Saved entries:
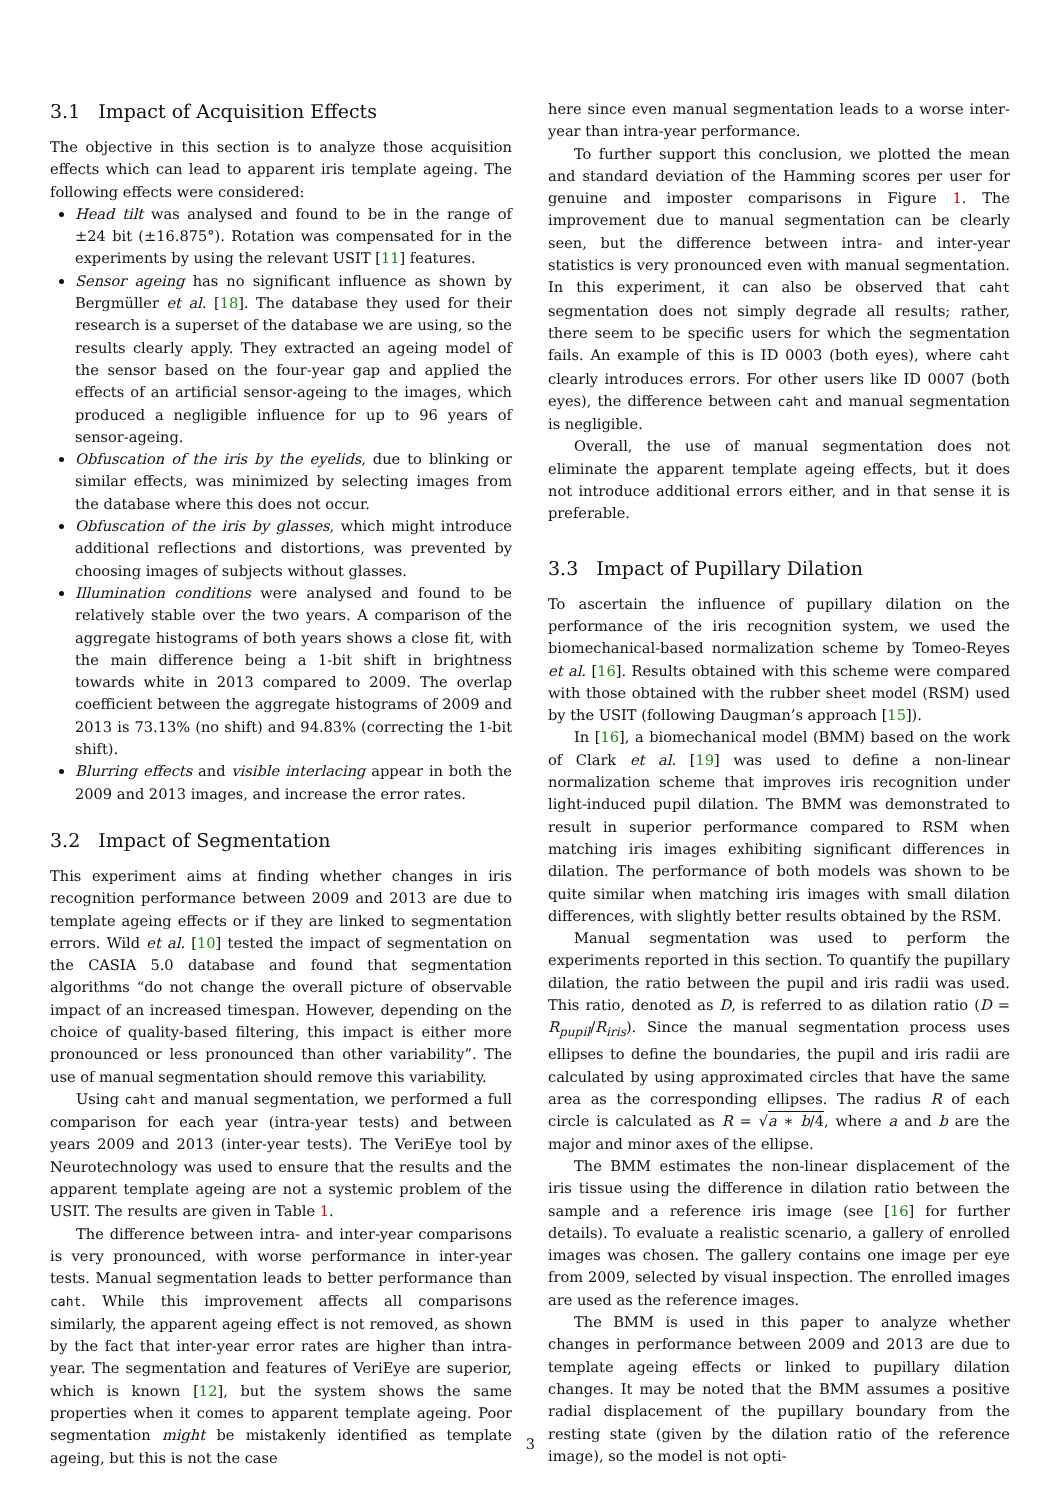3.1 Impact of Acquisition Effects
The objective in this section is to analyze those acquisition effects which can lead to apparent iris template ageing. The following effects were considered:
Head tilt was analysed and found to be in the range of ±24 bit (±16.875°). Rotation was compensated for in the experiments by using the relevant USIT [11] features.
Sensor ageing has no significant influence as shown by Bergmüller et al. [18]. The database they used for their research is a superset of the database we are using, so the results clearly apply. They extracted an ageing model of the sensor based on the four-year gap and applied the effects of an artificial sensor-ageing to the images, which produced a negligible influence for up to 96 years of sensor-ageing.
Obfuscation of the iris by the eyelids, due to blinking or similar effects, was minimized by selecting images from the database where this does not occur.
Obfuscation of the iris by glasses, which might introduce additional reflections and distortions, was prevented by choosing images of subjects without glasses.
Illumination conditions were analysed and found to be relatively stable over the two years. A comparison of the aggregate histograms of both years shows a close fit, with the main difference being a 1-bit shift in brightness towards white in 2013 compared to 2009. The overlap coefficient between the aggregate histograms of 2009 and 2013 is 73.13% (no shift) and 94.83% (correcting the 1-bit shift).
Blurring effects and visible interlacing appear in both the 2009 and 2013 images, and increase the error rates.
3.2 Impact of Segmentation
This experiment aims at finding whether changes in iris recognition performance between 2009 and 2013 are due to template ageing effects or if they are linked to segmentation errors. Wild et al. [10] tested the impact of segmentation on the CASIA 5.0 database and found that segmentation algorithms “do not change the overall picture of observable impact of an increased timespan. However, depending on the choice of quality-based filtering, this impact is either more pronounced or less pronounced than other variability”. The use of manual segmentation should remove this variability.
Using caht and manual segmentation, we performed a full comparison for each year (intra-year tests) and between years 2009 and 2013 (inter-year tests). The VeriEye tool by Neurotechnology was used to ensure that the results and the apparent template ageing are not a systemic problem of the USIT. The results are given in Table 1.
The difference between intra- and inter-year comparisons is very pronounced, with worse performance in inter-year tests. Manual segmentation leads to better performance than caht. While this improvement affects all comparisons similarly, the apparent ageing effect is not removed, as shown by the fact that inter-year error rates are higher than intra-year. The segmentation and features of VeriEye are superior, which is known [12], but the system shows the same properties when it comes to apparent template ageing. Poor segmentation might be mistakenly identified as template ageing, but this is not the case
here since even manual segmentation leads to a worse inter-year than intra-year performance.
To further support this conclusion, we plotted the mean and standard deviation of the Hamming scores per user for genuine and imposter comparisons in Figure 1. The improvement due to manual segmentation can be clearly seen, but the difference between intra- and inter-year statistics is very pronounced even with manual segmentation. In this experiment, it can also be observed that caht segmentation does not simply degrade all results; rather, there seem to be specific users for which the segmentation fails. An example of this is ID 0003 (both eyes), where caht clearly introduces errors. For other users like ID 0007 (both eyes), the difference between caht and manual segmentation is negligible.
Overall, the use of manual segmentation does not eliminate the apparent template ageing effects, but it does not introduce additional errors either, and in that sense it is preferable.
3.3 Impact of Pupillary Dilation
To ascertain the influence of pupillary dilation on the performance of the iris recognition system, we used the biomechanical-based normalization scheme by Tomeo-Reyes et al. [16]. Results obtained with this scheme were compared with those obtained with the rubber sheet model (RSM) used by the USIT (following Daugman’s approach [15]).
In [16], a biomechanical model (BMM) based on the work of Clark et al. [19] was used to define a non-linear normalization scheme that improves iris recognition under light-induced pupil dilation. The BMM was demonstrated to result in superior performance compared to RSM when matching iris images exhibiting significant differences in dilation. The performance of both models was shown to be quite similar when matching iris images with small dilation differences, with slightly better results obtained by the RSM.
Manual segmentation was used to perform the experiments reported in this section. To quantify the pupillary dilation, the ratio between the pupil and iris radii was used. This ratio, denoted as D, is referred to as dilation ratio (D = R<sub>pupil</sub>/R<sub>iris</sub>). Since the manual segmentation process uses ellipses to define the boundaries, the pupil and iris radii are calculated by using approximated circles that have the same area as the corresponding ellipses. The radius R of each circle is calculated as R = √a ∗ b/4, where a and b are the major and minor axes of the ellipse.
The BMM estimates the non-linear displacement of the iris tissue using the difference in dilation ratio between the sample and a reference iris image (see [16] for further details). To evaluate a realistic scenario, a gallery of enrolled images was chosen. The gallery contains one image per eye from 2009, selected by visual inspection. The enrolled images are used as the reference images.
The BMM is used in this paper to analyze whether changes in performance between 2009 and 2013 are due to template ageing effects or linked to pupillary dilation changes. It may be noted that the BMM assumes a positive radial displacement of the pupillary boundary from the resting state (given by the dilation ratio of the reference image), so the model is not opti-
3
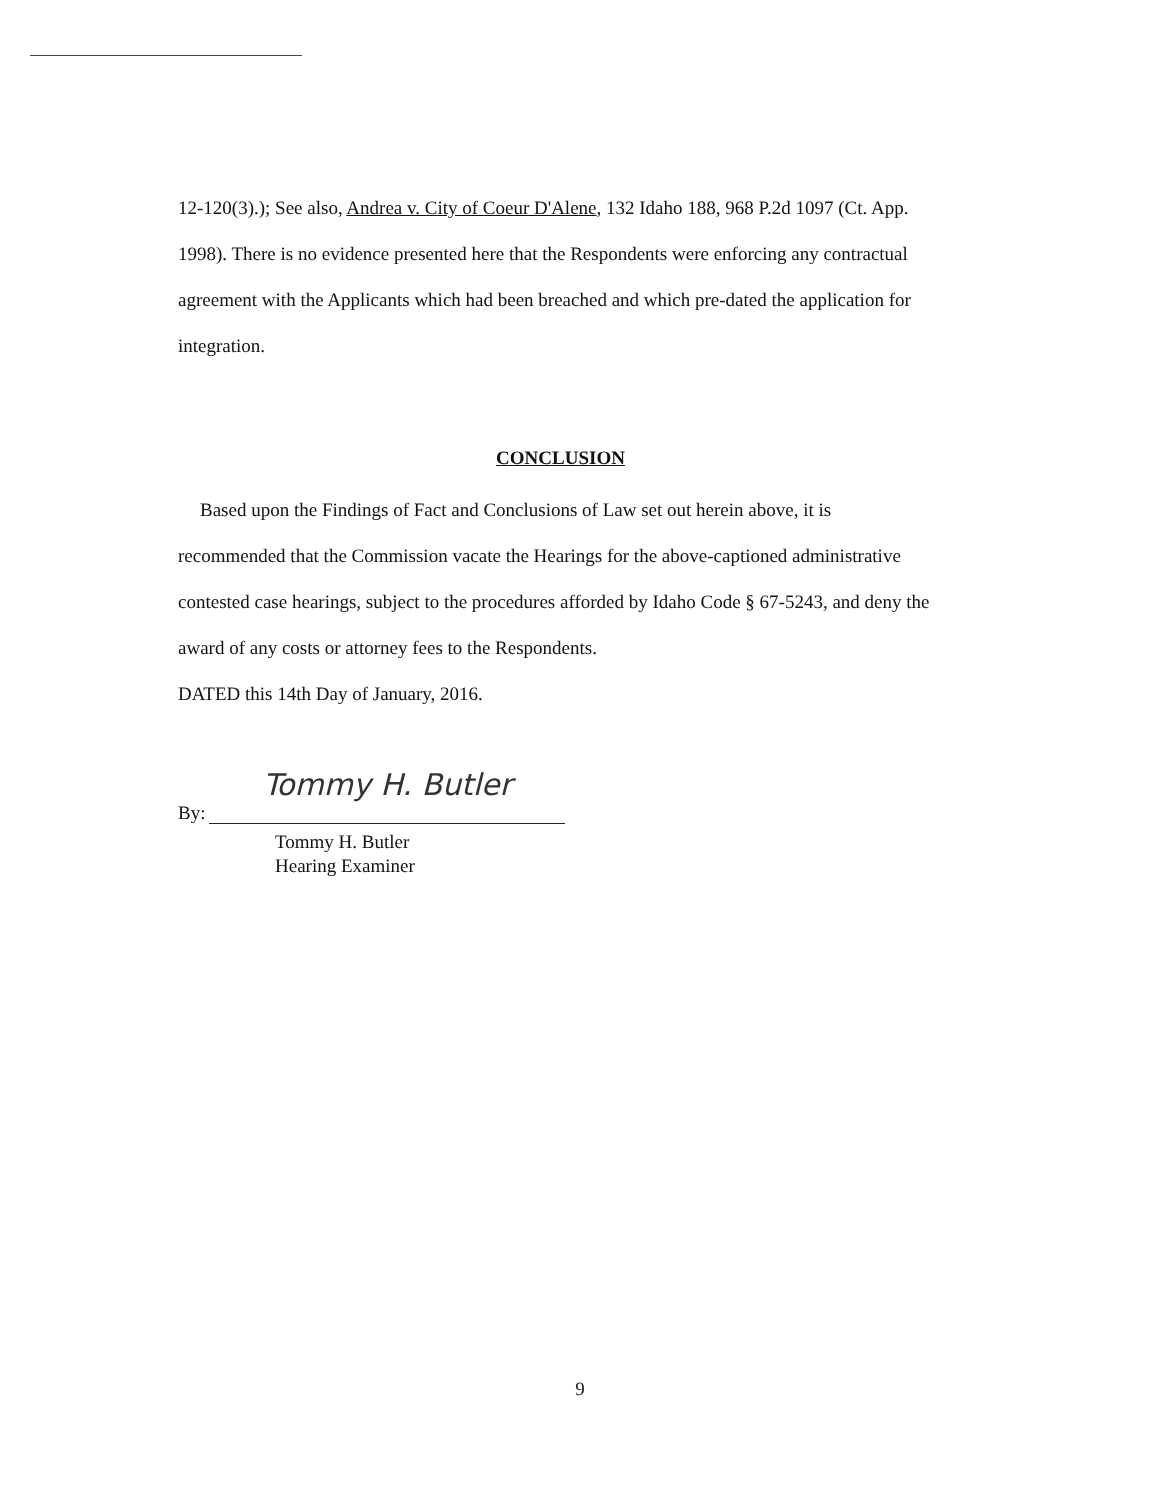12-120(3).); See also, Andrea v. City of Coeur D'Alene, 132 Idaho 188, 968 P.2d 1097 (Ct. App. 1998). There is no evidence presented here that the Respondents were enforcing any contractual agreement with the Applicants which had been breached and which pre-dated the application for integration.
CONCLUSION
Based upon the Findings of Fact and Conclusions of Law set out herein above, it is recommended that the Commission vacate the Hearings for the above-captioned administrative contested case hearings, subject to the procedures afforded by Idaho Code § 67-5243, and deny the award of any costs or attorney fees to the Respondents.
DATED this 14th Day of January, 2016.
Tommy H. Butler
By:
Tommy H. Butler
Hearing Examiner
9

**PROBLEM STATEMENT:** Only lines with the word "additional" count here; copy every one from the records.

**FINAL ANSWER:**
Obfuscation of the iris by glasses, which might introduce additional reflections and distortions, was prevented by choosing images of subjects without glasses.
Overall, the use of manual segmentation does not eliminate the apparent template ageing effects, but it does not introduce additional errors either, and in that sense it is preferable.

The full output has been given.